Het rijk heeft een resultaatverantwoordelijkheid voor de borging en (waar nodig) ontwikkeling van (inter)nationale natuurlijke waarden. Deze waarden bevinden zich in Vogel- en Habitatrichtlijngebieden, natuurbeschermingswetgebieden (NB-wet-gebieden) en in de Ecologische Hoofdstructuur. Aanleg van een aantal robuuste ecologische verbindingen tussen grotere natuurgebieden is nodig om de samenhang van de Ecologische Hoofdstructuur te bevorderen.

  • Natuur: bescherming van natuurgebieden

Rijk, provincies en gemeenten zijn verantwoordelijk voor bescherming, instandhouding en ontwikkeling van de aanwezige bijzondere waarden en kenmerken van de volgende gebieden: de Vogel- en Habitatrichtlijngebieden (inclusief de schorren en slikken), de Natuurbeschermingswetgebieden en de Ecologische Hoofdstructuur (inclusief de robuuste verbindingen). Bescherming, instandhouding en ontwikkeling van de daarbuiten gelegen kleinere natuurgebieden en leefgebieden van in (inter)nationaal verband beschermde soorten is de verantwoordelijkheid van provincies en gemeenten. Het rijk faciliteert provincies hierbij met wet- en regelgeving en inzet van deskundigheid, stimuleert en ziet er op toe dat provincies en gemeenten hun verantwoordelijkheid op zich nemen.

Tevens houden provincies en gemeenten in hun ruimtelijke besluiten rekening met het zoneringsstelsel zoals dat voortvloeit uit de Wet ammoniak en veehouderij.

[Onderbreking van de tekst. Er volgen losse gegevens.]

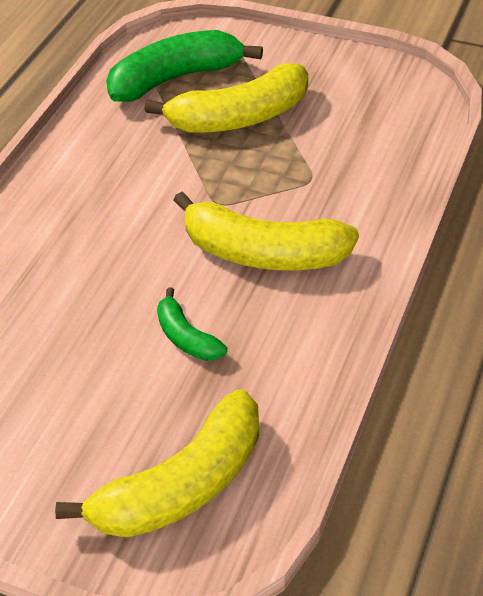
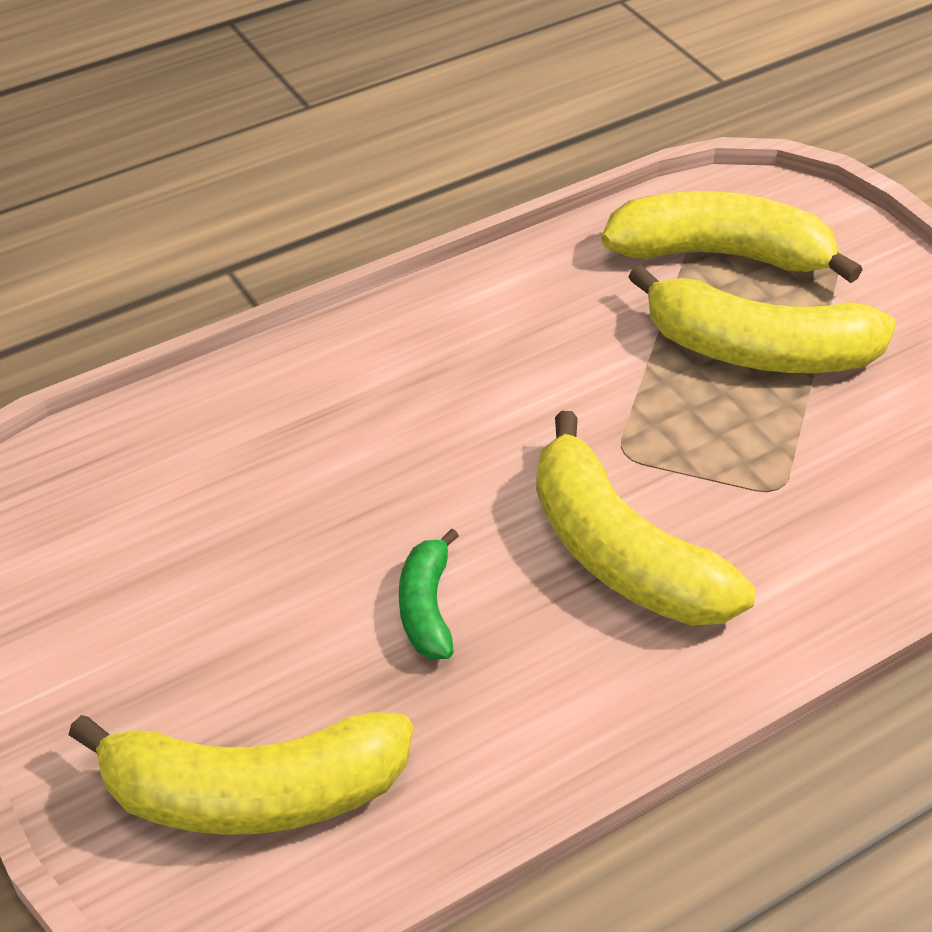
camera: 35 degrees right, 0 degrees up
(175, 78) = (720, 255): green banana -> yellow banana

  • Afwegingskader VHR-, NB-wet en EHS-gebieden

In zijn algemeenheid is het ruimtelijk beleid voor de VHR-, NB-wet- en EHS-gebieden gericht op het behoud, herstel en de ontwikkeling van de wezenlijke kenmerken en waarden van een gebied. De bescherming van de wezenlijke kenmerken en waarden vindt plaats door toepassing van een specifiek afwegingskader, het zogenoemde "nee, tenzij"-regime.

Beheerplan voor de Rijkswateren (Ministerie VROM - 2004 - 2008)

Het beheerplan voor de Rijkswateren geeft een praktische invulling van de beschreven nota's. In dit beheersplan worden rijksdoelstellingen vertaald naar een programma voor beheer en onderhoud van Rijkswateren. In dit document is tevens een vertaalslag gemaakt in beschikbaar budget en prioriteiten. Voor het bestemmingsplan Buitengebied staat in het programma het herstel van steenbekleding aan de Oosterschelde en Westerschelde beschreven. In bijlage 2 is een uitvoerigere beschrijving opgenomen.